* TEXT BLOCK
☆ ☆ ☆ ☆ ☆
However, studies on the stability of vitamins in vitamin premix and VTM premix are limited. In addition, these factors (choline chloride and high concentrations of CuSO4 and ZnO) in premixes have received limited research attention, and it is unclear which vitamins in vitamin or VTM premixes are vulnerable when choline and high concentrations of Cu and Zn are present. Therefore, the objectives of this study were to i) determine the rate of vitamin loss in vitamin or VTM premixes and the effects of choline and high concentrations of Cu and Zn on the stability of vitamins during storage and ii) to develop vitamin retention prediction models based on storage time.

MATERIALS AND METHODS

Experimental design

This study was conducted at the State Key Laboratory of Animal Nutrition at China Agricultural University (Beijing, China) and Ministry of Agriculture and Rural Affairs Feed Efficacy and Safety Evaluation Center (Beijing, China). Approval from the Animal Care and Use Committee was not obtained for this experiment because no animals were used.

Chemical reagents

Deionized water (18 Mω·cm) from a Millipore Milli-Q (Bedford, MA, USA) water purification system was used to prepare all aqueous solutions. Standard for retinyl esters, cholecalciferol, α-tocopherol acetate, menadione, thiamine, riboflavin, pyridoxine, niacin and pantothenic acid were purchased from Sigma–Aldrich (Fluka, Sigma–Aldrich, Steinheim, Germany). The methanol and acetonitrile of high-performance liquid chromatography (HPLC) grade were used for HPLC analysis and were obtained from Fisher Scientific (Pittsburg, PA, USA). All the other chemicals used were analytical grade and purchased from Sinopharm Chemical Reagent LTD (Beijing, China).
☆ ☆ ☆ ☆ ☆
* DATASET RECORDS
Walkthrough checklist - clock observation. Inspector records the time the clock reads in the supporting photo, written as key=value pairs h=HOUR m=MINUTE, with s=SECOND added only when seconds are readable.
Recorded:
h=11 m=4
☆ ☆ ☆ ☆ ☆
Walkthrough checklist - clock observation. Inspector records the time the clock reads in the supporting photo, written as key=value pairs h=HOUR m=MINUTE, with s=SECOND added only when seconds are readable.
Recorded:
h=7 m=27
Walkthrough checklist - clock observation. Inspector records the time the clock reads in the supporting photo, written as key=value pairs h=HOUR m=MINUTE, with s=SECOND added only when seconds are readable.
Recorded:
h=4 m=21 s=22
☆ ☆ ☆ ☆ ☆
* JOBS
1/ Reproduce word for word the part of the passage on vitamin stability in premixes that opens with the words containing "However, studies on" and closes with "on storage time.".
2/ Which cities are named as locations in the passage on vitamin stability in premixes? List each one once.

* ANSWERS TO THE EXERCISES
1/
However, studies on the stability of vitamins in vitamin premix and VTM premix are limited. In addition, these factors (choline chloride and high concentrations of CuSO4 and ZnO) in premixes have received limited research attention, and it is unclear which vitamins in vitamin or VTM premixes are vulnerable when choline and high concentrations of Cu and Zn are present. Therefore, the objectives of this study were to i) determine the rate of vitamin loss in vitamin or VTM premixes and the effects of choline and high concentrations of Cu and Zn on the stability of vitamins during storage and ii) to develop vitamin retention prediction models based on storage time.

2/
Beijing
Bedford
Steinheim
Pittsburg